Exercise set –
**1)** Answer these questions about the Pascal excerpt, using the facts it states:
(a) On what date was Blaise Pascal born?
(b) Which Pensée number does the passage on self-will carry?
(c) In what year was the cited volume of "Pensées" published?
**2)** List every year that appears in the Pascal excerpt.
**3)** Reproduce the Pascal excerpt word for word from "Understanding the Psychology" up to and including "the present century.".
*** Opening Text excerpt ***
Understanding the Psychology of Illusion
Blaise Pascal
Blaise Pascal (19 June 1623 – 19 August 1662)
Editorial Note:
In Pascal’s work “Pensées”, readers can see the following thought on selfish will and on renunciation to it:
“Self-will will never be satisfied, though it should have command of all it would; but we are satisfied from the moment we renounce it. Without it we cannot be discontented; with it we cannot be content.” (Pensée number 472)
Pascal’s examination of human suffering and mayavic ideation is a decisive contribution to the “psychology of delusion”, which the theosophical movement must understand once and for all in the present century.
The following paragraphs are reproduced from the volume “Pensées”, by Blaise Pascal, Encyclopaedia Britannica, “Great Books of the Western World”, 1955, printed in the USA, 487 pp., see items 99 and 100, pp. 191-192.
(Carlos Cardoso Aveline)
An Exercise in Self-Examination
Blaise Pascal
There is a universal and essential difference between the actions of the will [1] and all other actions.
The will is one of the chief factors in belief, not that it creates belief, but because things are true or false according to the aspect in which we look at them. The will, which prefers one aspect to another, turns away the mind from considering the qualities of all that it does not like to see; and thus the mind, moving in accord with the will, stops to consider the aspect which it likes and so judges by what it sees.
*** Closing Text excerpt ***
*** Opening Extracted records ***
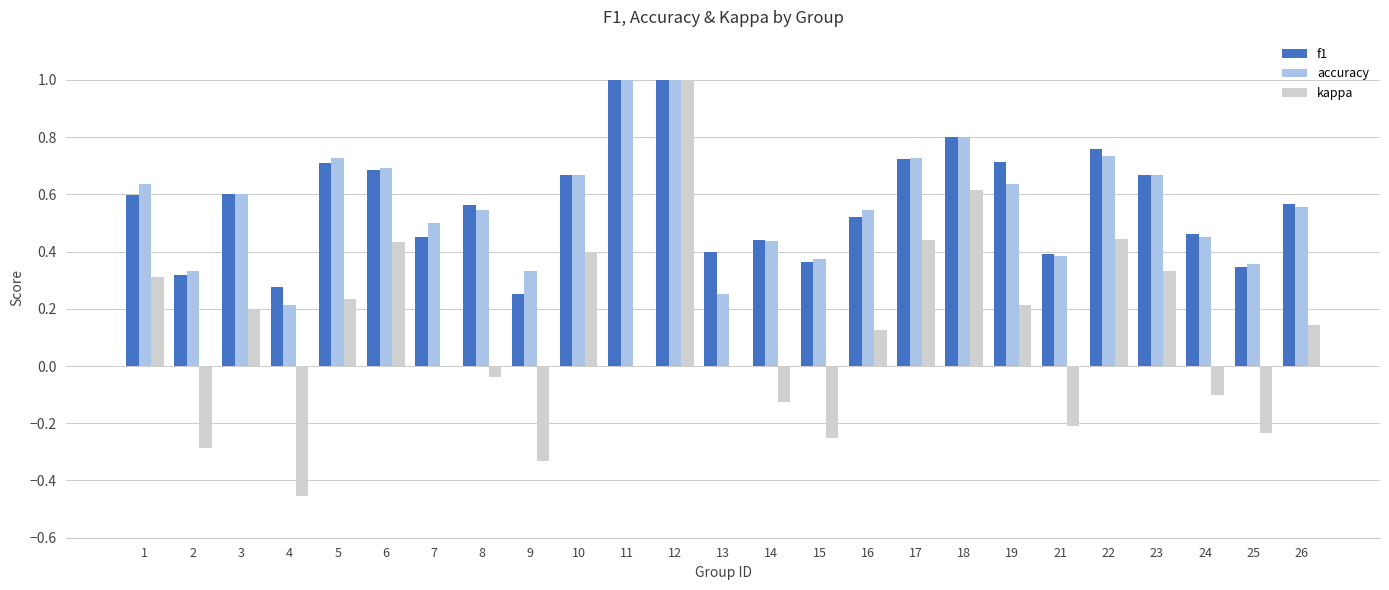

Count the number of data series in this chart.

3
*** Closing Extracted records ***
*** Opening Extracted records ***
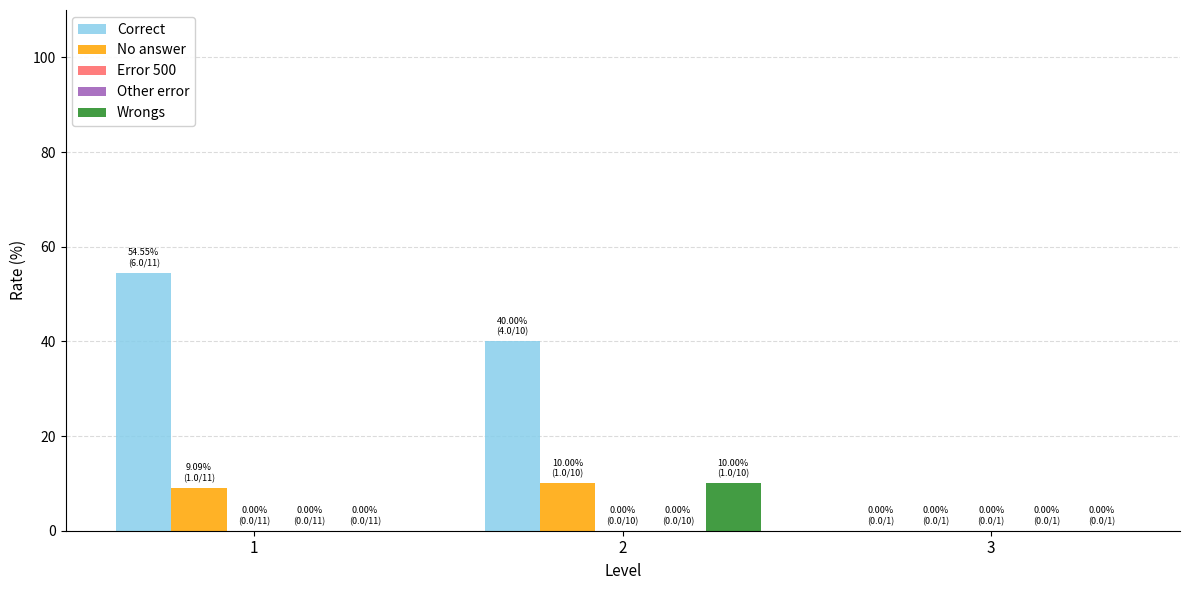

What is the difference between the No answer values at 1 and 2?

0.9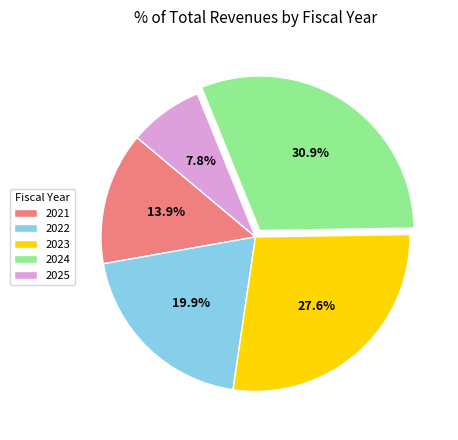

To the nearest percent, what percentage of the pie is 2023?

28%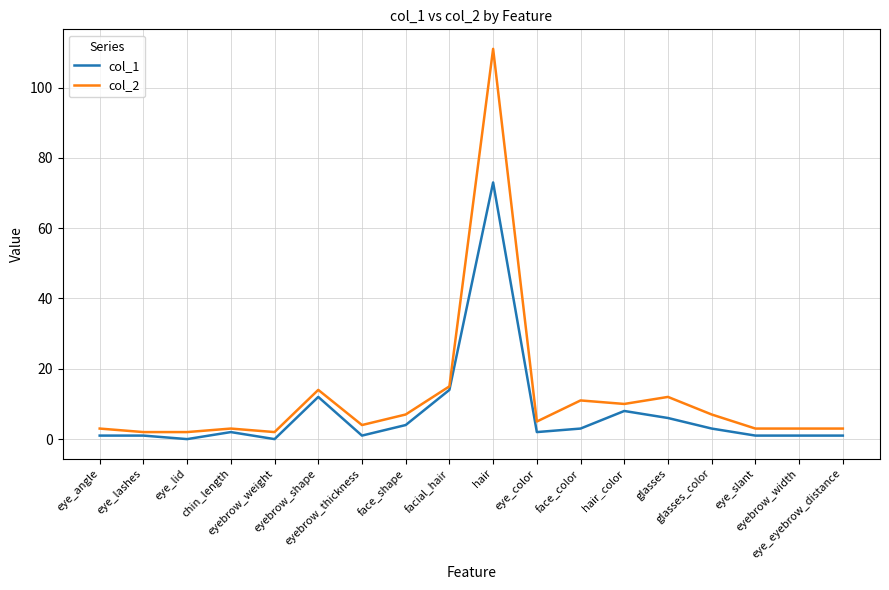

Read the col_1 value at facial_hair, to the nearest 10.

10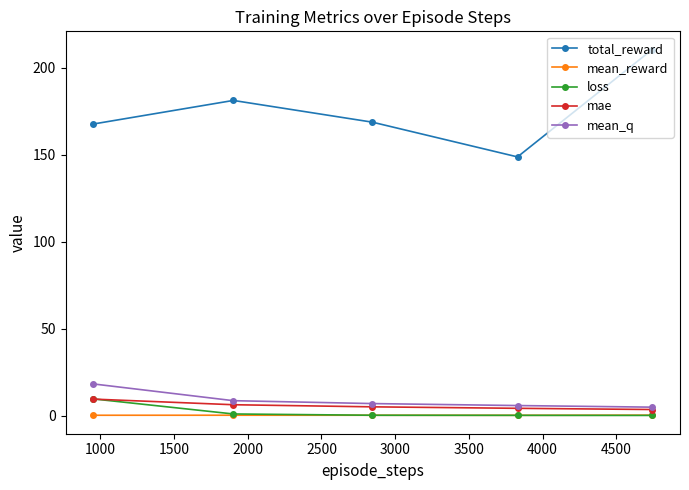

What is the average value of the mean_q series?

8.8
*** Closing Extracted records ***
*** Opening Extracted records ***
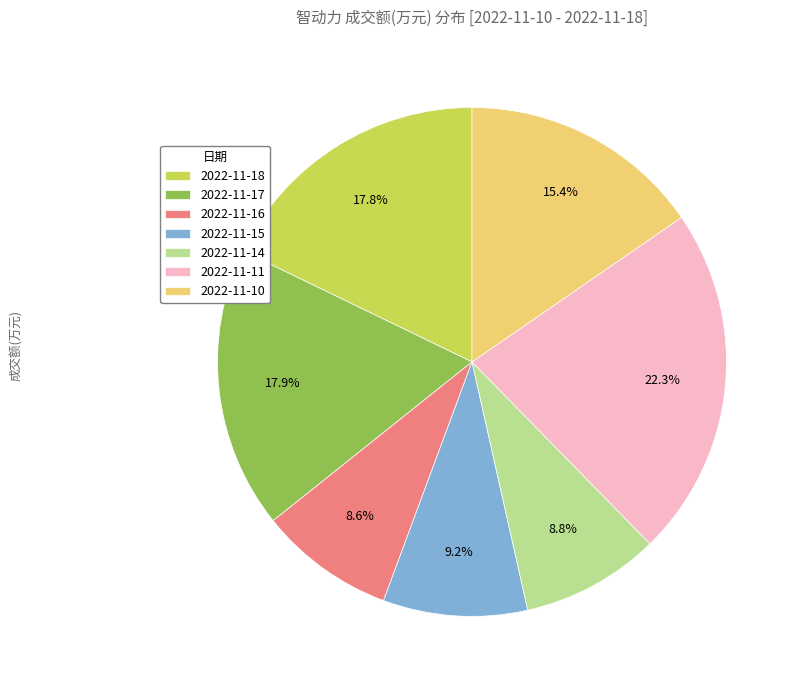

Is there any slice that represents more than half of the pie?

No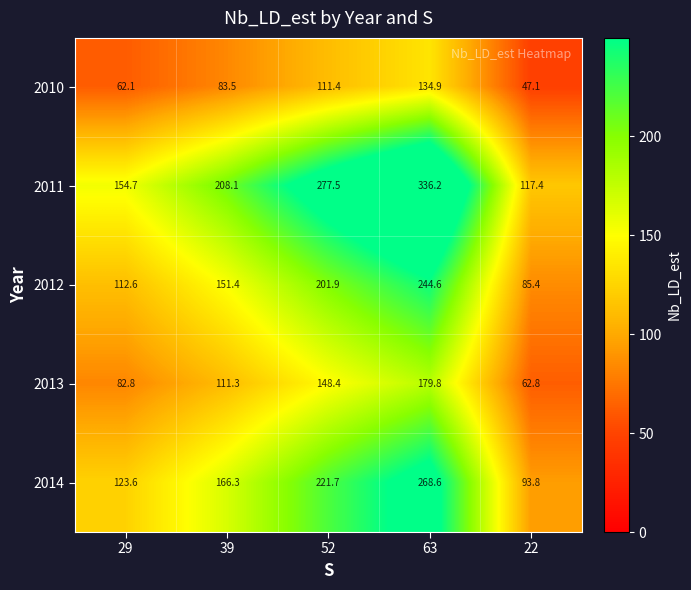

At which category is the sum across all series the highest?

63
*** Closing Extracted records ***
Task responses –
**1)**
(a) 19 June 1623
(b) 472
(c) 1955

**2)** 1623, 1662, 1955

**3)**
Understanding the Psychology of Illusion
Blaise Pascal
Blaise Pascal (19 June 1623 – 19 August 1662)
Editorial Note:
In Pascal’s work “Pensées”, readers can see the following thought on selfish will and on renunciation to it:
“Self-will will never be satisfied, though it should have command of all it would; but we are satisfied from the moment we renounce it. Without it we cannot be discontented; with it we cannot be content.” (Pensée number 472)
Pascal’s examination of human suffering and mayavic ideation is a decisive contribution to the “psychology of delusion”, which the theosophical movement must understand once and for all in the present century.